France celebrates the father of modern art
01/10/2006
By Kevin Pilley
The father of modern art died one hundred years ago this October, and the town where he was born is celebrating his genius. Albeit belatedly.
For a long time Paul Cezanne was far from being Aix-en-Provence’s favourite son. “Aix has been very slow to recognise his achievements,” said my ‘Cezanne Trail‘ guide Yannick, as we stood in front of the statue only recently erected in the painter’s honour.
“Aix and Cezanne just didn’t get on. Even the new official statue is taken from a photograph of him walking around Aix somewhere else,” he continued. “His art was so new and exaggeratedly simple that people laughed at it. It was derided as childish. They hung it above doors in the inside of galleries so it could not be seen, and he rarely painted in the town centre for fear of public ridicule.
“No one could understand his style. The reduction of forms to geometric essentials; the dark tones and heavy fluid pigment. No one would buy his work. They thought it was rubbish. Now one painting by Paul Cezanne can fetch $60m.”

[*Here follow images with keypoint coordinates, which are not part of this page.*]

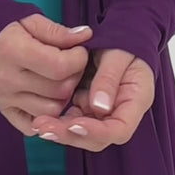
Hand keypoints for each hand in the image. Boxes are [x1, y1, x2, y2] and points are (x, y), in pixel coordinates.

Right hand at [0, 13, 92, 135]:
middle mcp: (6, 78)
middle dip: (74, 77)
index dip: (79, 59)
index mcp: (11, 51)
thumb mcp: (34, 22)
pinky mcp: (6, 112)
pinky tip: (49, 98)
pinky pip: (37, 124)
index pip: (60, 66)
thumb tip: (85, 36)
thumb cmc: (14, 33)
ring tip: (60, 81)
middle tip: (71, 66)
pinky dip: (48, 116)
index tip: (78, 51)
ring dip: (64, 97)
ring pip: (52, 110)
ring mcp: (5, 99)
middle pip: (60, 90)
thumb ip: (60, 32)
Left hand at [30, 48, 155, 150]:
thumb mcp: (119, 53)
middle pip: (97, 139)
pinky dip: (57, 121)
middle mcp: (119, 113)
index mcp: (136, 101)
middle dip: (70, 136)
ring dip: (60, 131)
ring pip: (81, 134)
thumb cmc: (123, 41)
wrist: (117, 35)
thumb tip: (99, 107)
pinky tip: (41, 118)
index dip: (96, 132)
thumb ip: (109, 79)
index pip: (119, 130)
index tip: (74, 125)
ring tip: (39, 124)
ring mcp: (101, 113)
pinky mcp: (86, 108)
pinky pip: (71, 121)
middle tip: (44, 127)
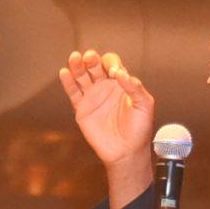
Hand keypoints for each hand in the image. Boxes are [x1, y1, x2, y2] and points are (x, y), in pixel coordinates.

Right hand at [58, 50, 157, 170]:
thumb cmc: (139, 129)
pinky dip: (68, 82)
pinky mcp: (81, 109)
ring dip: (77, 66)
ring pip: (82, 76)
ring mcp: (92, 97)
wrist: (126, 151)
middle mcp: (105, 87)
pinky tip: (64, 72)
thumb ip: (135, 87)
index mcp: (121, 83)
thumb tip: (121, 74)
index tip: (113, 72)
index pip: (112, 64)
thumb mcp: (145, 105)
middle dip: (91, 59)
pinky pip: (73, 93)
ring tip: (74, 58)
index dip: (111, 64)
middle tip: (89, 57)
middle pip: (94, 66)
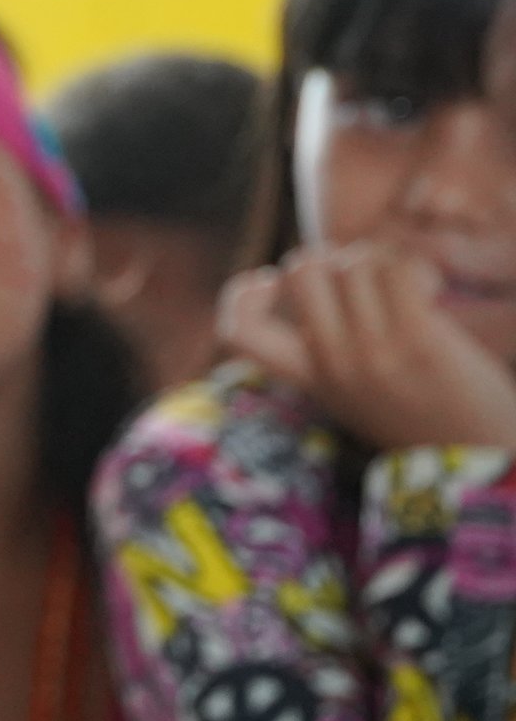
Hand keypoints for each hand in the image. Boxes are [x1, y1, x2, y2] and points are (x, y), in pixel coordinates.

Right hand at [220, 245, 515, 449]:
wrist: (482, 461)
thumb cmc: (423, 419)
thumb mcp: (354, 394)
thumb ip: (329, 348)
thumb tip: (320, 270)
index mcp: (310, 379)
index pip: (239, 332)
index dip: (240, 294)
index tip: (269, 281)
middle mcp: (332, 362)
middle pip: (302, 270)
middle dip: (332, 259)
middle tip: (364, 279)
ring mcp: (373, 351)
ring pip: (355, 262)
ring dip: (383, 262)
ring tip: (409, 288)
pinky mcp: (420, 339)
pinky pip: (399, 268)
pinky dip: (415, 268)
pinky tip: (432, 290)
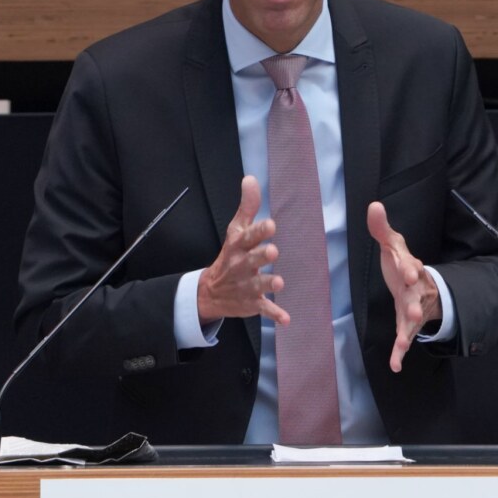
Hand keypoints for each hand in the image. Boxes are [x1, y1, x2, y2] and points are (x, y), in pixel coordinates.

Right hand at [197, 176, 289, 326]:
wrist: (212, 291)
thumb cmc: (231, 254)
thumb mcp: (236, 230)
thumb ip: (247, 206)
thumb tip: (251, 178)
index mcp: (238, 246)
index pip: (248, 237)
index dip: (258, 231)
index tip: (271, 225)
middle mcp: (241, 265)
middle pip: (251, 260)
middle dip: (261, 256)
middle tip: (272, 252)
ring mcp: (246, 286)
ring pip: (257, 285)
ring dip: (267, 284)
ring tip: (278, 283)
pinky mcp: (252, 303)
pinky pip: (263, 309)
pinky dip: (274, 315)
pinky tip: (285, 319)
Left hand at [367, 202, 441, 372]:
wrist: (419, 286)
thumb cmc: (401, 263)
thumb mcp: (393, 244)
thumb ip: (381, 228)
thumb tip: (373, 205)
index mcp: (410, 267)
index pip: (410, 265)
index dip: (410, 268)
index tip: (411, 270)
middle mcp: (414, 288)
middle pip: (416, 295)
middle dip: (415, 302)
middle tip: (414, 309)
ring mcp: (412, 308)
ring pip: (412, 319)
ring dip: (408, 329)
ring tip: (403, 339)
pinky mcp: (407, 323)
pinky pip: (405, 338)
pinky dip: (400, 353)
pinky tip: (395, 366)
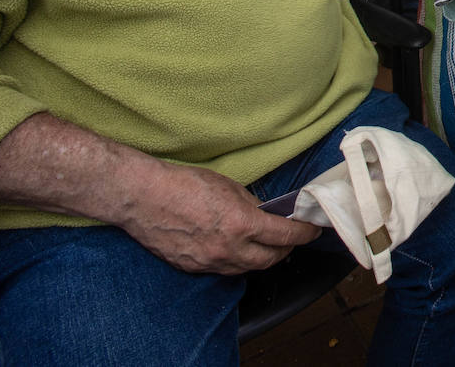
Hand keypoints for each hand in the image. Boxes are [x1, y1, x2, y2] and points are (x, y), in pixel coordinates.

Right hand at [120, 162, 321, 274]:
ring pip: (247, 268)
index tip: (312, 229)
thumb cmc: (183, 184)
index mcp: (242, 224)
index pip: (285, 236)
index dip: (304, 233)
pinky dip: (237, 261)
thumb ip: (251, 203)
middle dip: (285, 250)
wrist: (143, 197)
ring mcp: (209, 262)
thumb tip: (265, 213)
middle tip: (291, 238)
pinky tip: (236, 249)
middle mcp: (228, 249)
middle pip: (270, 260)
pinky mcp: (193, 267)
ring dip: (261, 258)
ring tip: (266, 245)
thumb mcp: (228, 186)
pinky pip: (224, 269)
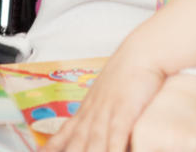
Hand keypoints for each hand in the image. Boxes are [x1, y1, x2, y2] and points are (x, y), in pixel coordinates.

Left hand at [48, 0, 195, 151]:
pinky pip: (115, 136)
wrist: (142, 53)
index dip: (53, 147)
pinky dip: (113, 150)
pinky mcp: (124, 111)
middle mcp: (93, 114)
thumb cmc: (128, 74)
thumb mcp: (109, 96)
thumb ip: (101, 114)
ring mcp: (106, 112)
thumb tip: (100, 133)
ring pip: (93, 144)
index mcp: (87, 110)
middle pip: (76, 143)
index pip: (65, 134)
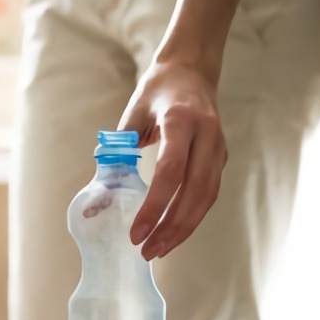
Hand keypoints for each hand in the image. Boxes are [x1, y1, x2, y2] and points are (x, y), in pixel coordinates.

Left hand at [119, 61, 227, 259]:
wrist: (193, 69)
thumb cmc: (158, 90)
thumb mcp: (133, 112)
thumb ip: (117, 151)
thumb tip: (97, 198)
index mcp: (182, 121)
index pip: (170, 172)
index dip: (154, 206)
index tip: (137, 232)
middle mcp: (207, 135)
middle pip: (194, 192)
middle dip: (171, 227)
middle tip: (148, 251)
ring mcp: (218, 148)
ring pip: (206, 198)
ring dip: (184, 228)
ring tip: (159, 248)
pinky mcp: (221, 158)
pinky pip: (209, 194)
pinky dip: (192, 216)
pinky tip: (174, 232)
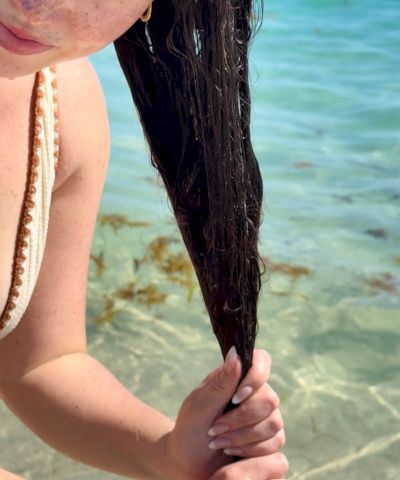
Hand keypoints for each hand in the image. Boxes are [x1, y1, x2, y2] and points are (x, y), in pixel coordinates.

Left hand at [164, 348, 287, 479]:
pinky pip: (276, 443)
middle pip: (270, 399)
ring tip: (218, 441)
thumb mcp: (199, 404)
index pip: (262, 361)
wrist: (189, 460)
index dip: (256, 378)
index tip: (236, 397)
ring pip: (274, 423)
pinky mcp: (269, 439)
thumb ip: (221, 381)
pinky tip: (231, 451)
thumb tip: (236, 353)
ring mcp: (265, 416)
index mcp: (237, 376)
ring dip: (243, 437)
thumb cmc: (191, 427)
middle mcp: (255, 393)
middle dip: (241, 419)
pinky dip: (250, 450)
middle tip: (215, 428)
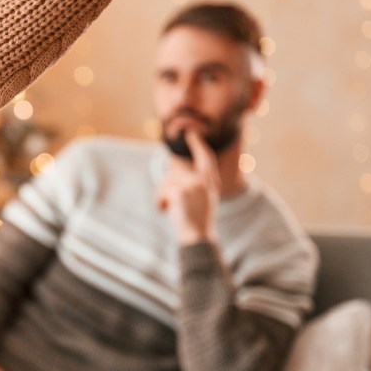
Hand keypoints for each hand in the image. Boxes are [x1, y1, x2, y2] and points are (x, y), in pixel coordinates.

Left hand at [155, 130, 219, 244]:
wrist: (198, 237)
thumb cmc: (197, 220)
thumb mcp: (201, 197)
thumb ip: (193, 180)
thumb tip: (174, 164)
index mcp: (211, 181)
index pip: (206, 157)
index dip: (197, 145)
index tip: (191, 133)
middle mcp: (204, 180)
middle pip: (178, 167)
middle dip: (168, 181)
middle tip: (169, 198)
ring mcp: (193, 184)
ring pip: (167, 180)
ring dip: (162, 194)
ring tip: (169, 207)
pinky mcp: (180, 191)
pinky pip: (162, 191)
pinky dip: (159, 202)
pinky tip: (164, 210)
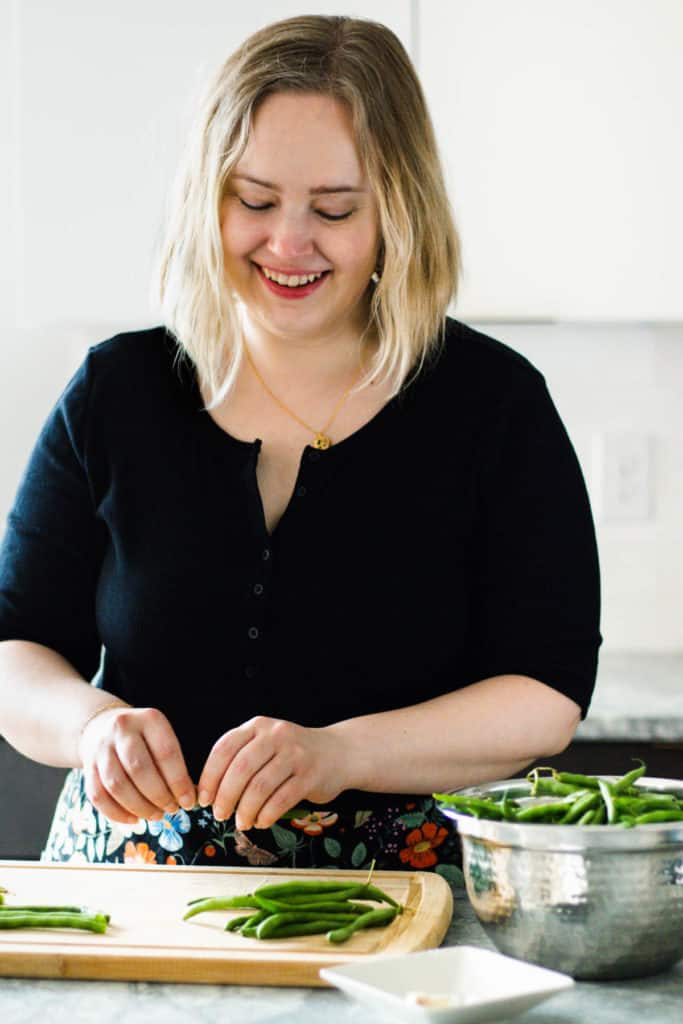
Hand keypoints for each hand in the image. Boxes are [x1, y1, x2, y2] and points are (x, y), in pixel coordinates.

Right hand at [78, 705, 196, 824]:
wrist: (103, 726)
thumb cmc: (144, 737)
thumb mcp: (161, 736)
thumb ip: (175, 762)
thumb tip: (188, 796)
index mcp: (148, 719)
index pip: (166, 753)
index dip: (179, 781)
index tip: (188, 802)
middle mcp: (122, 729)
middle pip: (139, 769)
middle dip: (159, 796)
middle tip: (172, 810)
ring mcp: (101, 747)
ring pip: (117, 784)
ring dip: (139, 807)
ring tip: (156, 815)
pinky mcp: (87, 766)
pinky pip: (98, 795)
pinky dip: (117, 813)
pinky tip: (134, 819)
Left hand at [196, 716, 348, 829]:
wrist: (338, 752)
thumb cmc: (291, 754)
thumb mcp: (265, 745)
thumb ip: (240, 760)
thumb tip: (207, 794)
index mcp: (258, 726)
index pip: (224, 749)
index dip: (209, 777)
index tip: (203, 799)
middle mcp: (276, 735)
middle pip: (240, 770)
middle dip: (225, 797)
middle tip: (220, 815)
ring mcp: (295, 754)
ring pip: (260, 787)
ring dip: (246, 811)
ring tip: (242, 822)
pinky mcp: (311, 775)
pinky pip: (281, 800)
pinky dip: (266, 815)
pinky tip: (261, 822)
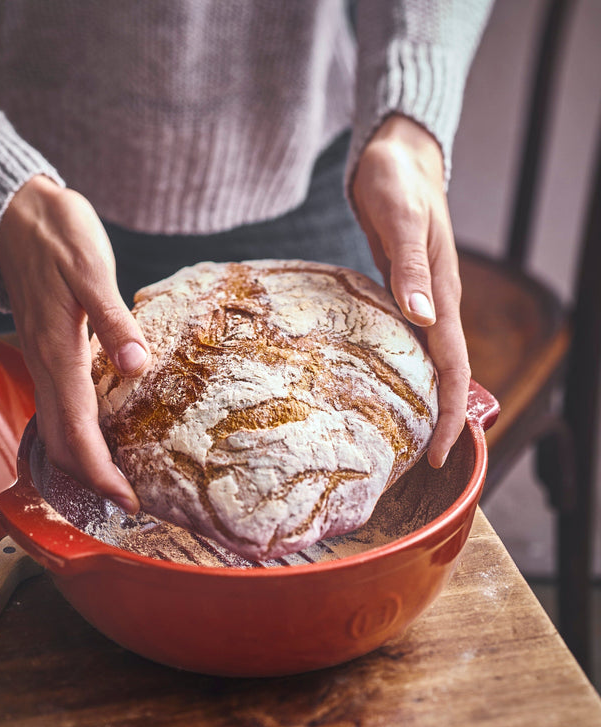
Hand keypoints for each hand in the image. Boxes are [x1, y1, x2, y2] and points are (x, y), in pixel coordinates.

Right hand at [0, 176, 149, 511]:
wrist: (14, 213)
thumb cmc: (56, 235)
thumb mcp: (90, 269)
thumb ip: (113, 319)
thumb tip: (137, 365)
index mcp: (58, 353)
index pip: (77, 432)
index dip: (101, 473)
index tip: (127, 501)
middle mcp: (46, 365)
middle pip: (63, 442)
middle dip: (93, 480)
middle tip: (129, 503)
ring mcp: (43, 359)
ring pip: (58, 428)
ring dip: (85, 461)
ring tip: (118, 480)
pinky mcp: (47, 350)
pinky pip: (59, 406)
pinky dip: (78, 433)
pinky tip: (101, 434)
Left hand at [351, 115, 469, 467]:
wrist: (396, 156)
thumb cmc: (397, 182)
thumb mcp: (402, 219)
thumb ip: (411, 267)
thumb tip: (423, 317)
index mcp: (443, 296)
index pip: (453, 368)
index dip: (448, 414)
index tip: (436, 455)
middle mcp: (434, 305)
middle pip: (444, 374)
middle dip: (435, 419)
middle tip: (414, 463)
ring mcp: (417, 300)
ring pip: (425, 361)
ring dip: (418, 399)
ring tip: (397, 436)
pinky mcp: (398, 292)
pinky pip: (404, 341)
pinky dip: (398, 369)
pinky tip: (379, 384)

So now, after 100 years, Aix is holding a major exhibition of 116 of his oil and watercolour works. There are also guided “In the Steps of Cezanne” walking and bus tours in and around Aix which take in over forty Cezanne-related sights and all, of course, begin at his birthplace.
Cezanne was not successful at school but took drawing courses at the Ecole Specialize et Gratuite de Dessin from 1857 to 1862 and then at the Musee Granet which is staging the current commemorative exhibition in Cezanne’s hometown. All he wanted to do was paint.
A bookish and erudite young man he was drawn to the “boundless things of nature” and obsessed by a desire to evoke “a flavour of eternity”. He worked for a while as a bank clerk but never really needed to make a living. His father kept him although right up until the last years of his life his art was continually rejected. Cezanne only knew minor commercial success when he was in his sixties.
Three paintings – “View of Auvers”, “Maison du Pendu” and “A Modern Olympia” were shown at the first Impressionist exhibition in 1874. Collector Victor Chocquet bought a Cezanneand although the artist sold virtually nothing he kept on painting encouraged by Camille Pissarro.
His atelier or studio is open to the public. On view are the actual vases, cups and skulls that recur in many of his still lifes as well as authentic, priceless personal belongings like hats, coats, his famous portable easel, his business card, cufflinks, a pipe, tie and inkwell.
After painting in the rain Paul Cezanne died of pleurisy on October 22nd 1906. He is buried in Saint-Pierre cemetery in Aix. The following year an exhibition of over fifty paintings was held in Paris’s Salon d’Automne.”
A hundred years after he gave the Provencal region its cultural identity Paul Cezanne is big business. Aix is beginning to say thank you. At last.